Time flies, bisnis IT suami tumbuh diluar perkiraan dan kami memberanikan diri membangun kantor baru. 

Aku sering melamun melihat kantor tersebut. Ada keinginan terbesit dihatiku. Aku ingin bekerja disini. 

Kalian tau? Meski senang menulis. Sebenarnya aku adalah seorang lulusan akuntansi. Sudah 9 tahun lamanya aku tak bersinggungan lagi dengan debit kredit. Yhaa.. Kecuali saat melihat buku tabungan dll. Haha. 

Ada perasaan galau yang timbul akhir-akhir ini. Apakah kami akan berjalan saling mendukung dengan jalan yang berbeda? Atau sebaiknya, aku menempuh jalan yang sama dengan suamiku dan mendukungnya dari jarak dekat sekaligus mengoptimalkan diriku yang dulu lagi? 

Butuh penyesuaian dan belajar kembali. Tapi, mungkin saja aku bisa bukan? Mungkin saja aku bisa membantu suami sambil melakukan hal lainnya. 

Karena sesungguhnya, pasangan yang saling memberdayakan itu bagus. Tapi, pasangan yang bersatu dalam satu pekerjaan mungkin itu akan luar biasa. 

Aku melamun sambil melihat pasangan suami istri yang berjualan martabak. Kulihat mereka yang sama-sama sibuk. Tapi begitu kompak dalam kerja sama. 

Aku pun teringat dengan pasangan yang berjualan sayur di pagi hari di pasar. Yang satu melayani pembeli, dan yang satu membantu mengambilkan sayur. 

Aku melihat pasangan suami istri yang bekerja membudidayakan jamur.
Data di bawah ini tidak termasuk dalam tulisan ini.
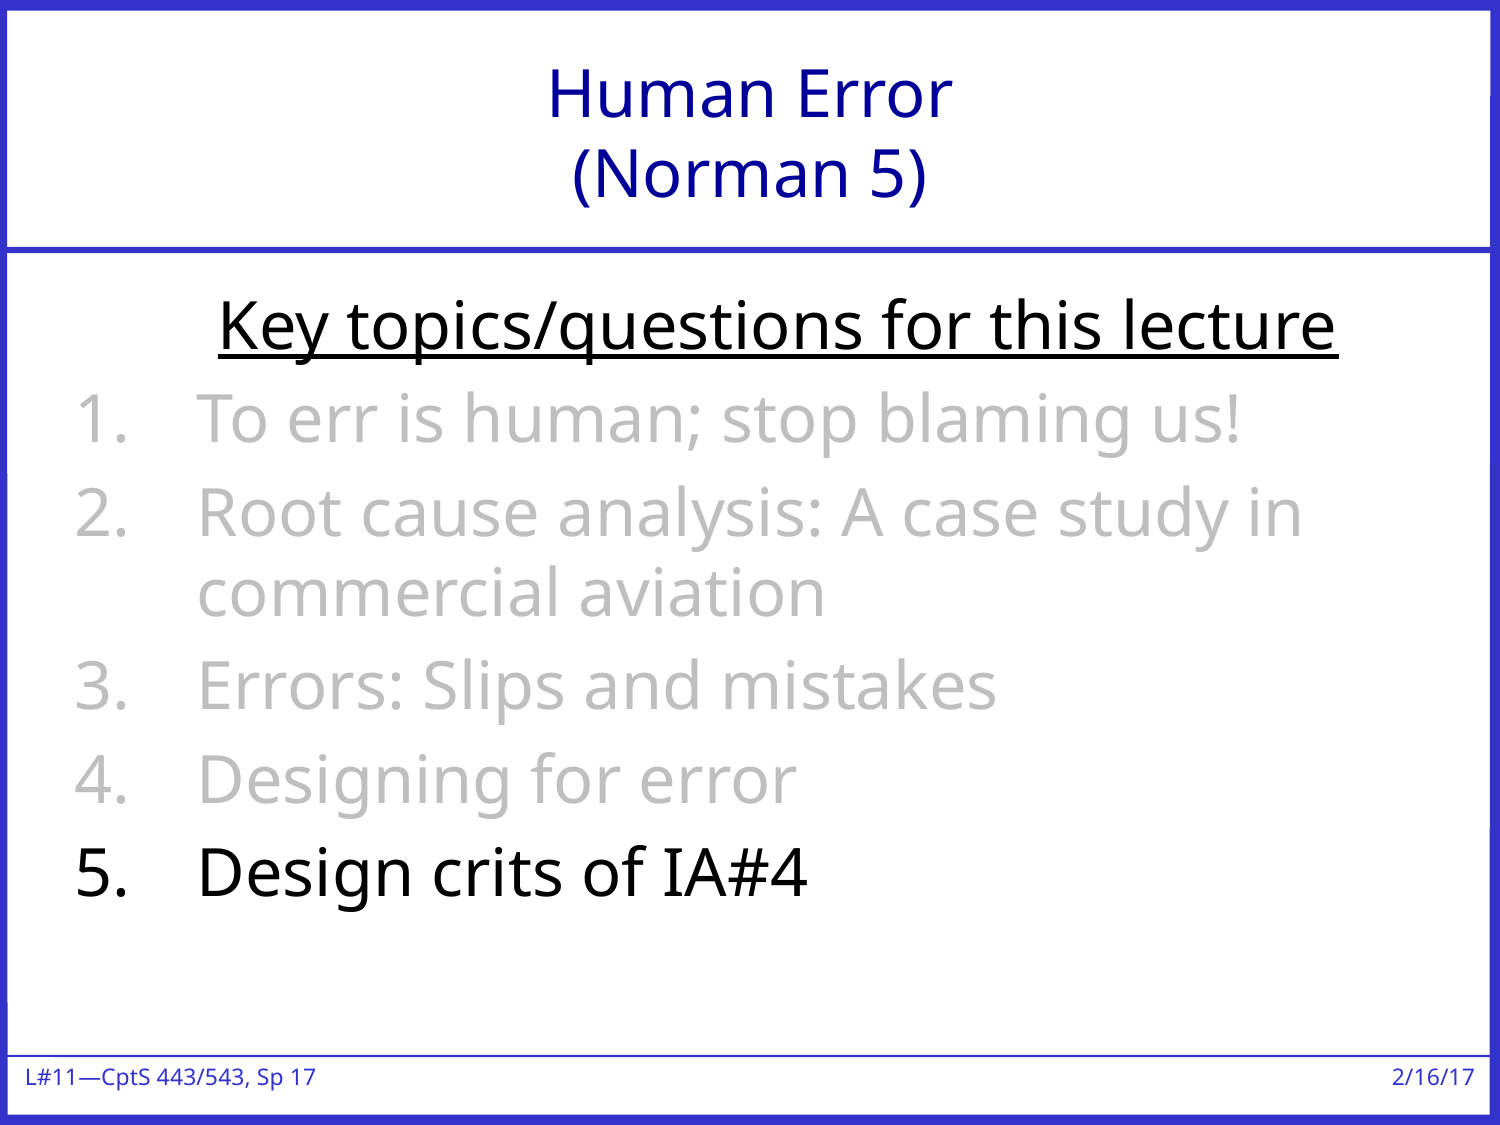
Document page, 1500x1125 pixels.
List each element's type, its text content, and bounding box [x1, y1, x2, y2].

list Key topics/questions for this lecture To err is human; stop blaming us! Root cause analysis: A case study in commercial aviation Errors: Slips and mistakes Designing for error Design crits of IA#4 [59, 274, 1498, 1076]
title Human Error (Norman 5) [24, 24, 1476, 238]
Sang suami tekun menanam jamur, sementara sangat istri mengolahnya menjadi berbagai masakan lantas menjualnya. 

Kemudian, aku menonton drama Korea Whats Wrong With Secretary Kim. Sungguh, sepertinya bekerja bersama pasangan mungkin akan menjadi pengalaman luar biasa dalam pernikahanku. 

*Kemudian aku membaca blogpost ini. Astaga, ngobrolnya sudah uncontrol. Maafkan curhat terselubung ini ya gaes.. Haha. 

Ya, intinya begitulah. Jika kalian ingin kunci pernikahan yang sehat mental dan finansial. Tak ada salahnya memulai dari hal ini. 

Yuk, saling memberdayakan pasangan. Dia berdaya, kamu berdaya. Pernikahan kalian punya sehat dan jaya! Aamiin.